*Document section:*

These advances are the first big changes in my working life and I’ve been grappling with them by writing all sorts of notes to explore my thoughts. In the process I noticed each question I wrote down gave rise to a few more which leads me to think everyone will come to wonder what things mean in an AI world. The worthiness of the discussion, motivated by everyone’s observations of recent advances in agentic systems, suggests maybe now we can come to imagine the destiny of full automation.

The best guide I know to encourage the necessary change in perspective for the task is Richard Hamming’s Learning to Learn lecture series. There, I first consulted the Artificial Intelligence videos which stressed handling our ego when discussing the topic. Then I consulted the general overview lecture where he listed out the advantages a computer has over a human, but then he stopped short of sharing advantages humans have over machines, only pointing out the listener was probably listing them now. This was a nod to our ego, but I now see it as hinting more. He meant for us to take a position on to what extent do machines think and where the separating line is between what machines can do and what humans can do. I am guessing he left it to us because he saw too many boundaries give way when probed with imagination that was too early for his time to share. Faced with the reality of AI, capable agentic systems, full automation, whatever you want to call it, I too am struggling with where to divide machine and man. Perhaps a gentler way of taking up the ego question is to wrestle with our understanding of what is a human’s work.

I currently believe inferring is the one thing that humans can do that machines can’t, and the only evidence I have for this guess is AI hasn’t inferred us to a world of antigravity, teleportation, and time travel. So let me use my one human power to infer the following: computers will be left to deduce all possible connections within their system and humans will be responsible for adding knowledge outside of the system to said system. I think this is best supported by what I believe Hamming’s machine assisted isosceles triangle proof story suggests: that it was within the capabilities of a computer to create the surprising proof because it deduced the result from all the rules and knowledge it was given.

I want to apply this to life as the system AI will come to consider. Humanity has what it knows in an area within a boundary of capabilities and as we increase the circumference with cutting edge technology, the area of reachable knowledge within will grow, and all of the inside area will be mapped out and connected to everything else by an AI system that can figure out ways to combine and apply our know-how.

*Instructions for the task:*
Copy out the passage on machines and human work word for word, beginning at the words "These advances are" and stopping after "of full automation.".

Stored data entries
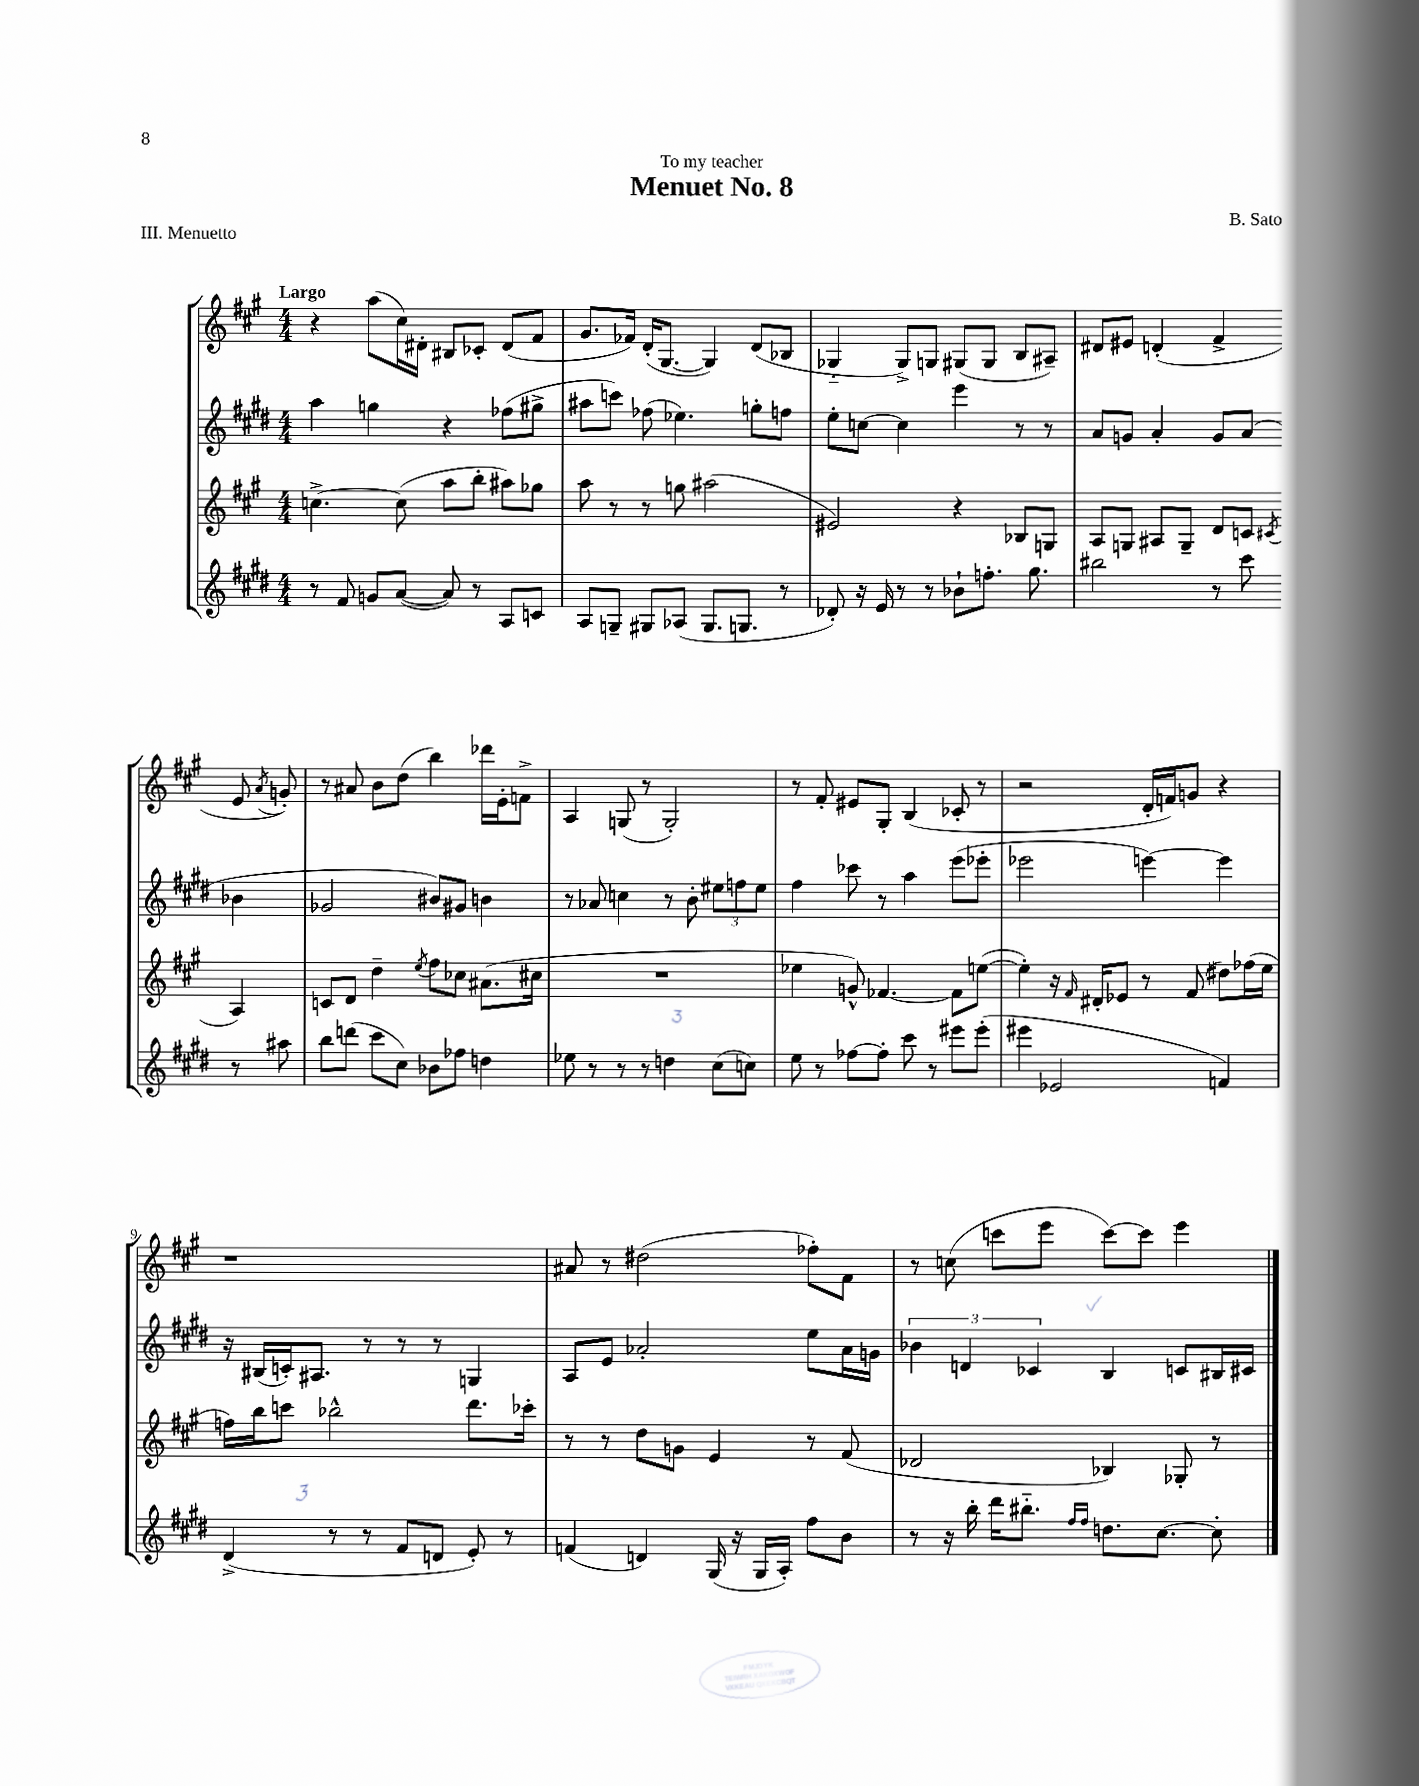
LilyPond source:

\header { title = "Menuet No. 8" composer = "B. Sato" dedication = "To my teacher" piece = "III. Menuetto" }
<<
\new StaffGroup <<
\new Staff = "s0" {
    \clef treble \key a \major \numericTimeSignature \time 4/4 \tempo "Largo"
    \autoBeamOff r4 a''8[( cis''16) dis'16]-. bis8[ ces'8]-. dis'8[( fis'8] |
    gis'8.[ fes'16]) d'16[-.( gis8.]~ gis4) d'8[( bes8] |
    ges4-_ ges8[->) g8] gis8[( gis8] b8[ ais8]--) |
    dis'8[ eis'8] d'4-.( fis'4-> eis'8 \acciaccatura { a'8 } g'8-.) |
    r8 ais'8 b'8[ d''8]( b''4) des'''16[ e'16-. f'8]-> |
    a4 g8( r8 g2-.) |
    r8 fis'8-. eis'8[ gis8]-. b4( ces'8-. r8 |
    r2 d'16[-. f'16) g'8] r4 |
    r1 |
    ais'8 r8 dis''2( fes''8[-.) fis'8] |
    r8 c''8( c'''8[ e'''8] c'''8[~) c'''8] e'''4 \bar "|." |
}
\new Staff = "s1" {
    \clef treble \key e \major \numericTimeSignature \time 4/4
    \autoBeamOff a''4 g''4 r4 fes''8[( gis''8]-> |
    ais''8[ c'''8]) fes''8( ees''4.) g''8[-. f''8] |
    e''8[-. c''8]~ c''4 e'''4 r8 r8 |
    a'8[ g'8] a'4-. g'8[ a'8]( bes'4 |
    ges'2 bis'8[) gis'8] b'4 |
    r8 aes'8 c''4 r8 b'8-. \tuplet 3/2 { eis''8[ f''8 eis''8] } |
    fis''4 ces'''8 r8 a''4 e'''8[( ees'''8]-. |
    ees'''2 e'''4~) e'''4 |
    r16 bis16[( c'16-.) ais8.] r8 r8 r8 g4 |
    a8[ e'8] aes'2-. e''8[ aes'16 g'16] |
    \tuplet 3/2 { bes'4 d'4 ces'4 } b4 c'8[ bis16 cis'16] \bar "|." |
}
\new Staff = "s2" {
    \clef treble \key a \major \numericTimeSignature \time 4/4
    \autoBeamOff c''4.~-> c''8( a''8[ b''8]-. ais''8[) ges''8] |
    a''8 r8 r8 g''8 ais''2( |
    eis'2) r4 bes8[ g8] |
    a8[ g8] ais8[ g8]-- d'8[ c'8] \acciaccatura { cis'8 } ais4 |
    c'8[ d'8] d''4-- \acciaccatura { e''8 } fis''8[ ces''8] ais'8.[( cis''16] |
    R1 |
    ees''4 g'8-^) fes'4.~ fes'8[ e''8]~( |
    e''4-.) r16 \grace { fis'16 } dis'16[-. ees'8] r8 fis'8( dis''8[) fes''16( e''16] |
    f''16[) b''16 c'''8] bes''2-^ d'''8.[ ces'''16]-. |
    r8 r8 d''8[ g'8] e'4 r8 fis'8( |
    des'2 bes4) ges8-. r8 \bar "|." |
}
\new Staff = "s3" {
    \clef treble \key e \major \numericTimeSignature \time 4/4
    \autoBeamOff r8 fis'8 g'8[ a'8]~( a'8) r8 a8[ c'8] |
    a8[ g8]-- gis8[ aes8]( gis8.[ g8.] r8 |
    des'8-.) r16 e'16 r8 r8 bes'8[-! f''8.]-. gis''8. |
    bis''2 r8 cis'''8 r8 ais''8 |
    b''8[ d'''8]( cis'''8[ cis''8]) bes'8[ fes''8] d''4 |
    ees''8 r8 r8 r8 d''4 cis''8[( c''8]) |
    e''8 r8 fes''8[~ fes''8]-. cis'''8 r8 eis'''8[ eis'''8]-.( |
    eis'''4 ees'2 f'4) |
    dis'4->( r8 r8 fis'8[ d'8] e'8-.) r8 |
    f'4( d'4) gis16( r16 gis16[ a16]-.) fis''8[ b'8] |
    r8 r16 b''16-. dis'''16[ bis''8.]-_ \grace { fis''16[ fis''16] } d''8.[ cis''8.]~ cis''8-. \bar "|." |
}
>>
>>
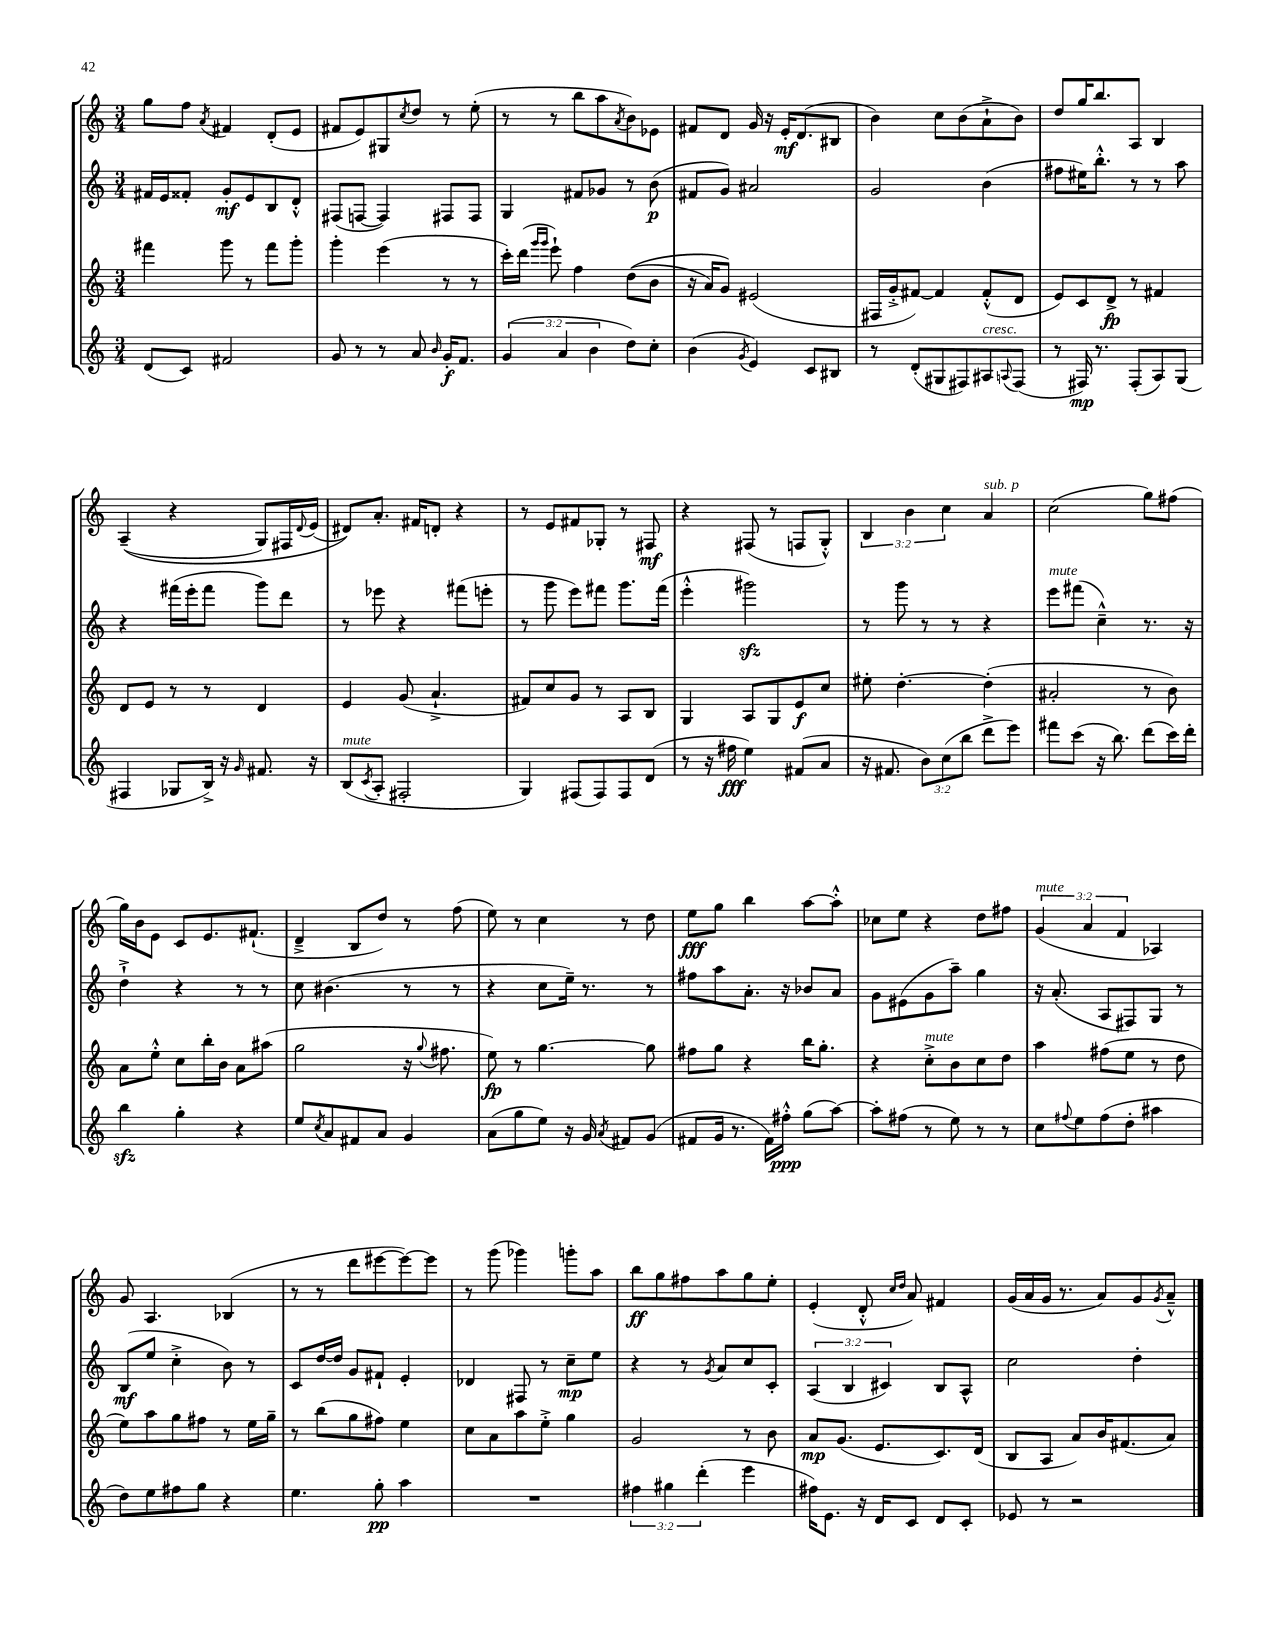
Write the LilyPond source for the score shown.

<<
\new StaffGroup <<
\new Staff = "s0" {
    \clef treble \key c \major \numericTimeSignature \time 3/4 \override Staff.TupletNumber.text = #tuplet-number::calc-fraction-text
    g''8 f''8 \acciaccatura { a'8 } fis'4 d'8-.( e'8 |
    fis'8 e'8) gis8 \acciaccatura { c''8 } d''8 r8 e''8-.( |
    r8 r8 b''8 a''8 \acciaccatura { a'8 } b'8) ees'8 |
    fis'8 d'8 g'16 r16 e'16-.\mf d'8.( bis8 |
    b'4) c''8 b'8( a'8-!-> b'8) |
    d''8 g''16 b''8. a8 b4 |
    a4--(\( r4 g8) fis16 \appoggiatura { d'8 } e'16( |
    dis'8)\) a'8.-. fis'16 d'8-. r4 |
    r8 e'8 fis'8 ges8-. r8 fis8\mf |
    r4 fis8( r8 f8 g8-.-^) |
    \tuplet 3/2 { b4 b'4 c''4 } a'4^\markup { \italic "sub. p" } |
    c''2( g''8) fis''8( |
    g''16) b'16 e'8 c'8 e'8. fis'8.-!( |
    d'4---> b8 d''8) r8 f''8( |
    e''8) r8 c''4 r8 d''8 |
    e''8\fff g''8 b''4 a''8~ a''8-.-^ |
    ces''8 e''8 r4 d''8 fis''8 |
    \tuplet 3/2 { g'4^\markup { \italic "mute" }( a'4 f'4 } aes4) |
    g'8 a4. bes4( |
    r8 r8 d'''8 eis'''8~ eis'''8~) eis'''8 |
    r8 g'''8( ges'''4) g'''8-. a''8 |
    b''8\ff g''8 fis''8 a''8 g''8 e''8-. |
    e'4-.( d'8-.-^ \grace { c''16 d''16 } a'8) fis'4 |
    g'16( a'16 g'16 r8. a'8) g'8 \acciaccatura { g'8 } a'8---^ \bar "|." |
}
\new Staff = "s1" {
    \clef treble \key c \major \numericTimeSignature \time 3/4 \override Staff.TupletNumber.text = #tuplet-number::calc-fraction-text
    fis'16 e'16 fisis'8-. g'8-.\mf e'8 b8 d'8-.-^ |
    fis8( f8~ f4) fis8 fis8 |
    g4 fis'8 ges'8 r8 b'8\p( |
    fis'8 g'8) ais'2 |
    g'2 b'4( |
    fis''8 eis''16) b''8.-.-^ r8 r8 a''8 |
    r4 fis'''16( e'''16-. fis'''8 g'''8) d'''8 |
    r8 ees'''8 r4 fis'''8( e'''8-. |
    r8 g'''8 e'''8) fis'''8 g'''8. fis'''16( |
    e'''4-.-^ gis'''2\sfz) |
    r8 g'''8 r8 r8 r4 |
    e'''8^\markup { \italic "mute" } fis'''8( c''4---^) r8. r16 |
    d''4-!-> r4 r8 r8 |
    c''8 bis'4.( r8 r8 |
    r4 c''8 e''16--) r8. r8 |
    fis''8 a''8 a'8.-. r16 bes'8 a'8 |
    g'8 eis'8( g'8 a''8--) g''4 |
    r16 a'8.-.( a8 fis8) g8 r8 |
    b8\mf( e''8 c''4-.-> b'8) r8 |
    c'8 d''16~ d''16 g'8 fis'8-! e'4-. |
    des'4 fis8 r8 c''8--\mp e''8 |
    r4 r8 \acciaccatura { g'8 } a'8 c''8 c'8-. |
    \tuplet 3/2 { a4( b4 cis'4) } b8 a8-^ |
    c''2 d''4-. \bar "|." |
}
\new Staff = "s2" {
    \clef treble \key c \major \numericTimeSignature \time 3/4
    fis'''4 g'''8 r8 fis'''8 g'''8-. |
    g'''4-. e'''4( r8 r8 |
    c'''16-.) d'''16( \grace { g'''16 g'''16 } e'''8-!) f''4 d''8(\( b'8 |
    r16 a'16) g'8\) eis'2( |
    fis16 g'16-.-> fis'8~) fis'4 fis'8-.-^( d'8 |
    e'8) c'8 d'8->\fp r8 fis'4 |
    d'8 e'8 r8 r8 d'4 |
    e'4 g'8( a'4.-!-> |
    fis'8) c''8 g'8 r8 a8 b8 |
    g4 a8 g8 e'8\f c''8 |
    eis''8-. d''4.~-. d''4-.( |
    ais'2-. r8 b'8) |
    a'8 e''8-.-^ c''8 b''16-. b'16 a'8 ais''8( |
    g''2 r16 \appoggiatura { g''8 } fis''8. |
    e''8\fp) r8 g''4.~ g''8 |
    fis''8 g''8 r4 b''16 g''8.-. |
    r4 c''8-.->^\markup { \italic "mute" } b'8 c''8 d''8 |
    a''4 fis''8( e''8 r8 d''8 |
    e''8) a''8 g''8 fis''8 r8 e''16 g''16-- |
    r8 b''8( g''8 fis''8) e''4 |
    c''8 a'8 a''8 e''8-.-> g''4 |
    g'2 r8 b'8 |
    a'8\mp g'8.( e'8. c'8.) d'16( |
    b8 a8 a'8) b'16 fis'8.( a'8) \bar "|." |
}
\new Staff = "s3" {
    \clef treble \key c \major \numericTimeSignature \time 3/4 \override Staff.TupletNumber.text = #tuplet-number::calc-fraction-text
    d'8( c'8) fis'2 |
    g'8 r8 r8 a'8 \grace { b'16 } g'16-.\f f'8. |
    \tuplet 3/2 { g'4( a'4 b'4 } d''8) c''8-. |
    b'4( \acciaccatura { g'8 } e'4) c'8 bis8 |
    r8 d'8-.( gis8 fis8) ais8^\markup { \italic "cresc." } \appoggiatura { a8 } fis8( |
    r8 fis16\mp) r8. fis8-.( a8) g8( |
    fis4 ges8 b16->) r16 \grace { g'16 } fis'8. r16 |
    b8^\markup { \italic "mute" }( \acciaccatura { c'8 } a8-. fis2-. |
    g4) fis8( fis8) fis8 d'8( |
    r8 r16 fis''16\fff e''4) fis'8( a'8 |
    r16 fis'8. \tuplet 3/2 { b'8) c''8( b''8 } d'''8-> e'''8) |
    fis'''8 c'''8( r16 b''8.) d'''8( c'''16) d'''16-. |
    b''4\sfz g''4-. r4 |
    e''8 \acciaccatura { c''8 } a'8 fis'8 a'8 g'4 |
    a'8( g''8 e''8) r16 g'16 \acciaccatura { a'8 } fis'8 g'8( |
    fis'8 g'16 r8. fis'16) fis''16-.-^\ppp g''8( a''8~) |
    a''8-. fis''8( r8 e''8) r8 r8 |
    c''8 \appoggiatura { fis''8 } e''8 fis''8( d''8-. ais''4 |
    d''8) e''8 fis''8 g''8 r4 |
    e''4. g''8-.\pp a''4 |
    R2. |
    \tuplet 3/2 { fis''4 gis''4 d'''4-.( } e'''4 |
    fis''16) e'8. r16 d'16 c'8 d'8 c'8-. |
    ees'8 r8 r2 \bar "|." |
}
>>
>>
\layout { \context { \Score \remove "Bar_number_engraver" } }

*Full response:*
These advances are the first big changes in my working life and I’ve been grappling with them by writing all sorts of notes to explore my thoughts. In the process I noticed each question I wrote down gave rise to a few more which leads me to think everyone will come to wonder what things mean in an AI world. The worthiness of the discussion, motivated by everyone’s observations of recent advances in agentic systems, suggests maybe now we can come to imagine the destiny of full automation.